Cardiovascular disease and breast cancer already have several overlapping risk factors, such as age and obesity, and current lifesaving breast cancer treatments could have negative impacts on heart health, according to the statement.
“We hate to trade one disease for another,” said Dr. Laxmi Mehta, an author of the statement and director of the Women’s Cardiovascular Health Program at The Ohio State University Wexner Medical Center.
“We are still recommending that patients do get their breast cancer treatment. They should get the best treatment that’s necessary for their breast cancer,” she said, but patients should try to prevent or reduce those risks to their heart health by maintaining a healthy diet, exercising, and monitoring their blood pressure and cholesterol.

The intersection of cardiovascular disease and breast cancer is
nothing new to oncologists, said Dr. Otis Brawley, chief medical and scientific officer and executive vice president of the American Cancer Society, who was not involved in the statement.
“We have taught and seen these problems.
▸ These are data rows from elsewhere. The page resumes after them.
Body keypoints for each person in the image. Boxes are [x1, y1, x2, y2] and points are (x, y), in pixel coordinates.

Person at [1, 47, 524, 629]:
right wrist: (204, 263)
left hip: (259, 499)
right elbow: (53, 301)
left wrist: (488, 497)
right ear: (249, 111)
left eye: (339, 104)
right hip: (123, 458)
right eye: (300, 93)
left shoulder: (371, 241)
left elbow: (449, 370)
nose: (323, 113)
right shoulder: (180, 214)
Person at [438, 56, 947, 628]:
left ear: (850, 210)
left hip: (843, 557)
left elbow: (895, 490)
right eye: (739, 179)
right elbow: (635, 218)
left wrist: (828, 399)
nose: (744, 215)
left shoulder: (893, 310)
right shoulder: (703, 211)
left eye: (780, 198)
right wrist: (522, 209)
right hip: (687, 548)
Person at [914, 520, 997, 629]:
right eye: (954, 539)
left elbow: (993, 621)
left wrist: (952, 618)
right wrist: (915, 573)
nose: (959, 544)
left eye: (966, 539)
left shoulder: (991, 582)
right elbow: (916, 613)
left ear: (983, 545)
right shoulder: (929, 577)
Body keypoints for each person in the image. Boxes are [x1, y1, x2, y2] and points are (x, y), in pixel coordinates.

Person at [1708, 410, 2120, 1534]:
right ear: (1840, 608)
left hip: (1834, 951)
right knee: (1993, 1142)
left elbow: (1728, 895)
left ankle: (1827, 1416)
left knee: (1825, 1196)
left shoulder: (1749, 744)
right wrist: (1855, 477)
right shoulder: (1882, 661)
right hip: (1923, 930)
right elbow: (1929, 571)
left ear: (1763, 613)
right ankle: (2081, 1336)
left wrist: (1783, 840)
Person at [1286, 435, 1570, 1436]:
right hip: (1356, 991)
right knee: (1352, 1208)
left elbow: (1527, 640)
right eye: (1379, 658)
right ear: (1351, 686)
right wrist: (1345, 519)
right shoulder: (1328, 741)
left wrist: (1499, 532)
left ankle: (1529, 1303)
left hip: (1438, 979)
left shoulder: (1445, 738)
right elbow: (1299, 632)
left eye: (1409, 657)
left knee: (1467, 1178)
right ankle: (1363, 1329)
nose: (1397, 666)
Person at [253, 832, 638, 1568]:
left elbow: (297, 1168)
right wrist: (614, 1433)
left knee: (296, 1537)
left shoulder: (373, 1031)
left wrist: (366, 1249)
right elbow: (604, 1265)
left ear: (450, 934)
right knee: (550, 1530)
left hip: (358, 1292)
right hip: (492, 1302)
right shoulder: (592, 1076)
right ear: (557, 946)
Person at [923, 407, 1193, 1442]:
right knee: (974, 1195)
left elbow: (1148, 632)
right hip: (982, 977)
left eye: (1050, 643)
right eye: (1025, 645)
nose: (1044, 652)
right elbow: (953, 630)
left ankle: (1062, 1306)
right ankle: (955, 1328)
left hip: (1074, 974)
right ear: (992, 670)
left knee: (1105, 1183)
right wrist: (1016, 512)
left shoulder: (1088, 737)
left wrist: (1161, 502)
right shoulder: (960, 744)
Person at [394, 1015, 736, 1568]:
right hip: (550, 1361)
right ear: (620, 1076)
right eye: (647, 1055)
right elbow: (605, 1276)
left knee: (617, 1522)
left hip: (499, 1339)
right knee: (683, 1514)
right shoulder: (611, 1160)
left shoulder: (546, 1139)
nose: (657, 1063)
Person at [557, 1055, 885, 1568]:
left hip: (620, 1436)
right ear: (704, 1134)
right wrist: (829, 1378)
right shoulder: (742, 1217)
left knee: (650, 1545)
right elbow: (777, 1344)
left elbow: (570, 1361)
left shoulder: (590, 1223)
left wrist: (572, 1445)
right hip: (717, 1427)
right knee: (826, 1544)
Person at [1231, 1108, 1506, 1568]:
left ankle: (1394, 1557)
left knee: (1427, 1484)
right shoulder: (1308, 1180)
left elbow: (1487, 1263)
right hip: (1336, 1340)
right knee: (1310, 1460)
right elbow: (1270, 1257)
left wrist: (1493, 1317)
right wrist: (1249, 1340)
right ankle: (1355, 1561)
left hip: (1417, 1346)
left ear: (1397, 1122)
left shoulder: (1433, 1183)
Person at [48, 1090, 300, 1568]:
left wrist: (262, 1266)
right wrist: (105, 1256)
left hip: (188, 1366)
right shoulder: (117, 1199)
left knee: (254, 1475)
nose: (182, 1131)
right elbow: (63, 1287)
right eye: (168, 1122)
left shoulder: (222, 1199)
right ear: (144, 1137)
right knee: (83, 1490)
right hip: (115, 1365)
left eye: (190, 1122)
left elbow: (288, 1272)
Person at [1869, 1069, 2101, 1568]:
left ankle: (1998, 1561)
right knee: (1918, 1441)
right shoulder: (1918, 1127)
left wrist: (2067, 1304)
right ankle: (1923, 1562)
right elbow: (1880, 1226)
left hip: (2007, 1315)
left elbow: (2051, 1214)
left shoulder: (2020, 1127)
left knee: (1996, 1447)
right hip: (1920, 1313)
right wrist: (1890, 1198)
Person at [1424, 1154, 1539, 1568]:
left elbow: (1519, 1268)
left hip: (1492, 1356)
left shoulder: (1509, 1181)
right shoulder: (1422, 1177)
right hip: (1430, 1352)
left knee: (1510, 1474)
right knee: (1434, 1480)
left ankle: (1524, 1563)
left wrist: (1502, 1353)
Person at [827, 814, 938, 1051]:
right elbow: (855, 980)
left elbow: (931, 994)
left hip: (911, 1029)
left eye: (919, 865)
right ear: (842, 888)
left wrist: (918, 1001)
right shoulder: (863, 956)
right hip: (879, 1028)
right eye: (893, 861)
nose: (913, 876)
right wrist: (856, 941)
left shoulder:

The report may bring this problem to the front of mind among emergency medicine and internal medicine doctors who are caring for these women,” he said. “Let’s give these drugs and treatments to people who need them — the risk-benefit is more favorable — and let’s do all we can to determine who is unlikely to benefit from the drugs and spare them the risks.”

A study published in the New England Journal of Medicine in 2013 found that exposing the heart to radiation during radiotherapy could increase the rate of heart disease among breast cancer patients later in life.
The study involved 2,168 women who underwent radiotherapy for breast cancer between 1958 and 2001. It showed that the rate of major coronary events among the women increased 7.4% for each additional gray, or unit, in the average radiation dose delivered to the heart.
Women irradiated for cancer of the left breast, near the heart, had higher rates of major coronary events than women irradiated for cancer of the right breast, the study found.

“It is less a problem today than 20 years ago, because we started aiming the beam to miss the heart about 20 years ago, but we occasionally see a woman who had lumpectomy and radiation, and the radiation beam caught part of the heart and a coronary artery,” Brawley said. “This can cause isolated coronary artery disease in that portion of the artery.”
Coronary heart disease is the most common cause of cardiac death after radiotherapy, according to a paper published in the Cleveland Clinic Journal of Medicine in 2016.
“Radiation therapy does have that risk of developing coronary artery disease, and it can be several years to a decade or more later,” Mehta said.
Yet “one of the well-known treatments to potentially cause heart problems are anthracyclines,” she said of chemotherapy drugs. “Anthracyclines have been shown to result in weakening of the heart muscle and heart failure, which can be irreversible. Oncologists and cardiologists are well aware of this and minimize the dosage as possible to reduce the potential of heart failure.”